“As expected, mothers caring for a child with ASD reported significantly higher perceived stress […] than mothers caring for a neurotypical child…”
BUFFALO, NY- August 17, 2023 – A new research paper was published by Aging (listed by MEDLINE/PubMed as “Aging (Albany NY)” and “Aging-US” by Web of Science) in Volume 15, Issue 15, entitled, “Associations between klotho and telomere biology in high stress caregivers.”
Aging biomarkers may be related to each other through direct co-regulation and/or through being regulated by common processes associated with chronological aging or stress. Klotho is an aging regulator that acts as a circulating hormone with critical involvement in regulating insulin signaling, phosphate homeostasis, oxidative stress, and age-related inflammatory functioning.
In this new study, researchers Ryan L. Brown, Elissa E. Epel, Jue Lin, Dena B. Dubal, and Aric A. Prather from the Department of Psychiatry and Behavioral Sciences, University of California, San Francisco, Department of Biochemistry and Biophysics, University of California, San Francisco, and the Department of Neurology and Weill Institute of Neurosciences, University of California, San Francisco discuss the association between klotho levels and telomere length of specific sorted immune cells among a healthy sample of mothers caregiving for a child with autism spectrum disorder (ASD) or a child without ASD – covarying age and body mass index – in order to understand if high stress associated with caregiving for a child with an ASD may be involved in any association between these aging biomarkers.

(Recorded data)
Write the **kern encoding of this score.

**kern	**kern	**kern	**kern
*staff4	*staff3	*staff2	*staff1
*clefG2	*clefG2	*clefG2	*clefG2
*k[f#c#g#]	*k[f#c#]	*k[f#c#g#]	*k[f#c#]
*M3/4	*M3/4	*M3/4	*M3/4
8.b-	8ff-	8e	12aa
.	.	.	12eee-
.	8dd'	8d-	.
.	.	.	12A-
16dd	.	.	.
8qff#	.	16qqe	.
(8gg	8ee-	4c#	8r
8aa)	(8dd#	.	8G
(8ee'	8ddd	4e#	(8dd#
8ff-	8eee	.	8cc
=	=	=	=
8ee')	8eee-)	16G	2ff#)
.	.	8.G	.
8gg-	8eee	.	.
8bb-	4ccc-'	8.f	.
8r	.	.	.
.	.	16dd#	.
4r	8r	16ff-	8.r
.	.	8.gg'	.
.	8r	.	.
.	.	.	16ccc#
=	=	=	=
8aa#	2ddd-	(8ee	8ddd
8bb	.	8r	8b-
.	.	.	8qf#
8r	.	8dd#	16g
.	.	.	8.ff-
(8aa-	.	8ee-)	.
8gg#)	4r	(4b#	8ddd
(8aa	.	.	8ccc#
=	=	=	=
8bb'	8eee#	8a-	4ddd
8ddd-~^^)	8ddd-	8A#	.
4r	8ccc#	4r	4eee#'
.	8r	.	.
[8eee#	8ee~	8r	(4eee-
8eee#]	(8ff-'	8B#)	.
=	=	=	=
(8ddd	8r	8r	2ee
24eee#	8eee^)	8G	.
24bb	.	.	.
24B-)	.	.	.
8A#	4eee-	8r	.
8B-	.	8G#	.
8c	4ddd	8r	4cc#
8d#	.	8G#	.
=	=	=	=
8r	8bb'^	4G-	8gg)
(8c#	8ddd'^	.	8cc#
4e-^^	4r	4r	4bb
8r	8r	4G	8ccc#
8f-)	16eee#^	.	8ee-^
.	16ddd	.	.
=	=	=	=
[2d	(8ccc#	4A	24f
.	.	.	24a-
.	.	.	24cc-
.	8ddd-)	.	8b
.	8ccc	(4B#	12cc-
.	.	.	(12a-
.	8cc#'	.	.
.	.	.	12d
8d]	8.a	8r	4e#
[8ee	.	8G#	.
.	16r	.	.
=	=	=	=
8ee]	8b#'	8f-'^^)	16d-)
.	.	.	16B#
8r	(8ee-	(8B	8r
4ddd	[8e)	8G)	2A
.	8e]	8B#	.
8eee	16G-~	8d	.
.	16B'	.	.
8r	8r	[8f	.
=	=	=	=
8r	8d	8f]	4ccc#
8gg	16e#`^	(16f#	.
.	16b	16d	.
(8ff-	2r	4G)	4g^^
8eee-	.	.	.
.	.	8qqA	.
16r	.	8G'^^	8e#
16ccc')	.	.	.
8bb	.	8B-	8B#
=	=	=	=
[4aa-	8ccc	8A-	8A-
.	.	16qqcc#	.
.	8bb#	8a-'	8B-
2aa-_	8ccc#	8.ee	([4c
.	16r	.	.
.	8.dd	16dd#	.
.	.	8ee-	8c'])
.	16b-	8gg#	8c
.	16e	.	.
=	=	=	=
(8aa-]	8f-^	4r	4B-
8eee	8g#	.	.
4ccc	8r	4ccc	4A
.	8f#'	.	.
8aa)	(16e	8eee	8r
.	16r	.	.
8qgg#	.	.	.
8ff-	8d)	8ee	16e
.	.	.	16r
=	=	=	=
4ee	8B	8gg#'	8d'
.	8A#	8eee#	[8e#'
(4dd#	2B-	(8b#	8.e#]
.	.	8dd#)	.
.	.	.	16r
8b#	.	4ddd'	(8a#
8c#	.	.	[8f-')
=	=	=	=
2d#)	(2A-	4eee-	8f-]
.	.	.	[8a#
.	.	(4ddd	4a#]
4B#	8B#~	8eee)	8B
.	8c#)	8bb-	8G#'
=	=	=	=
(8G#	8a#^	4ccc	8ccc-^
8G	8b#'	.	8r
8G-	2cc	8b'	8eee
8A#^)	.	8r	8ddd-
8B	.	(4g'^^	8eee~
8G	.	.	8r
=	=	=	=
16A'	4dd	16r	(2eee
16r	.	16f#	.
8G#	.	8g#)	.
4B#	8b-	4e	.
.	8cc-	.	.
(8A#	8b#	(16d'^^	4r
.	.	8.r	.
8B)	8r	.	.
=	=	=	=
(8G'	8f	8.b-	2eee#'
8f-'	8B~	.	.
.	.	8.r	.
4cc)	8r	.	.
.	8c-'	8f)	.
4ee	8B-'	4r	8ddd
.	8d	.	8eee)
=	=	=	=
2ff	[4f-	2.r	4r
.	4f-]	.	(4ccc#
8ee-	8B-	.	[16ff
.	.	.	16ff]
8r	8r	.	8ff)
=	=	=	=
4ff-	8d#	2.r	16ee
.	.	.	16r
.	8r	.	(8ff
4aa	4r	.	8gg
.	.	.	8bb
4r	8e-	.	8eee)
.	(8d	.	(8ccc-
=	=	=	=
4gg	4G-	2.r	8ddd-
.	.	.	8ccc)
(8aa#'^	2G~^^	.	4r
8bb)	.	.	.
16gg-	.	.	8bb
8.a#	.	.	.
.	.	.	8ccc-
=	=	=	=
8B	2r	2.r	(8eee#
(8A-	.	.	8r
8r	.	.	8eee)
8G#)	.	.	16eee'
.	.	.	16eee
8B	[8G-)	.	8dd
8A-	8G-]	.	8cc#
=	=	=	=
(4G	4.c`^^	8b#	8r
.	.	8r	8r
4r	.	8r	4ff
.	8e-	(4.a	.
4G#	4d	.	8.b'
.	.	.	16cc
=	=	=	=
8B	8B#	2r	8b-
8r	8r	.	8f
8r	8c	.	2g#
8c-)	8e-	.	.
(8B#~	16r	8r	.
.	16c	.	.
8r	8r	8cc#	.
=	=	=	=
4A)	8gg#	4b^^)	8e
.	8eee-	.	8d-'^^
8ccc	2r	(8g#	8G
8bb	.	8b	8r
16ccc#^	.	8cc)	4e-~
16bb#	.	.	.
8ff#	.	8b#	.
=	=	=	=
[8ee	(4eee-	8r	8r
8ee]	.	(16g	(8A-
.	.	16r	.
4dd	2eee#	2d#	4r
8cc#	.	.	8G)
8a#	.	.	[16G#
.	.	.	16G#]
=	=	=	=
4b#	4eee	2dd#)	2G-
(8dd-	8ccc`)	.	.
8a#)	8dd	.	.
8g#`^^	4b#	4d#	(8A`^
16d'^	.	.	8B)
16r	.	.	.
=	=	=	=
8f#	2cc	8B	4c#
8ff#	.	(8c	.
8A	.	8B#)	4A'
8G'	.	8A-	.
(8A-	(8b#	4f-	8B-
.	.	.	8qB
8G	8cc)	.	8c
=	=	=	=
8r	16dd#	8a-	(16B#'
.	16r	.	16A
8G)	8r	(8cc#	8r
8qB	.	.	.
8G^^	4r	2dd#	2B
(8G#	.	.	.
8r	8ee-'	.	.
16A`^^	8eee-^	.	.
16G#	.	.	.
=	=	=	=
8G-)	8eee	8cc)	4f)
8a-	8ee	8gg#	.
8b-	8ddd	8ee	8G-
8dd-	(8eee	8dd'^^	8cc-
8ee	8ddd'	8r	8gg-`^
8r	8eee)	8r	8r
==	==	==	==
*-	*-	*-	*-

What you need to do:
a: Return the passage of the klotho study announcement starting at "BUFFALO, NY- August" and ending at "age-related inflammatory functioning.", copied word for word.
b: Resume the klotho study announcement from the point where it stops.
These entries were drawn from a separate source.

Results by task:
a:
BUFFALO, NY- August 17, 2023 – A new research paper was published by Aging (listed by MEDLINE/PubMed as “Aging (Albany NY)” and “Aging-US” by Web of Science) in Volume 15, Issue 15, entitled, “Associations between klotho and telomere biology in high stress caregivers.”
Aging biomarkers may be related to each other through direct co-regulation and/or through being regulated by common processes associated with chronological aging or stress. Klotho is an aging regulator that acts as a circulating hormone with critical involvement in regulating insulin signaling, phosphate homeostasis, oxidative stress, and age-related inflammatory functioning.

b:
“Here we examine the relationship between two important biomarkers of aging, klotho and telomere length, in a healthy sample stratified into groups based on a combination of (a) stressor exposure and (b) level of perceived stress (i.e., high-stress mothers of children with ASD compared to low-stress mothers of neurotypical children).”
In 178 caregiving women, the researchers found that klotho levels were positively associated with telomere length in PBMCs (an effect driven by CD4+ and CD8+CD28− T cells) among high-stress mothers of children with an ASD, but not among low-stress mothers of neurotypical children. There were no significant associations between klotho and telomerase activity in either group, across cell types assessed here.
“Our results suggest that klotho levels and telomere length may be associated through a coordinated downregulation of longevity factors occurring under higher stress caregiving conditions.”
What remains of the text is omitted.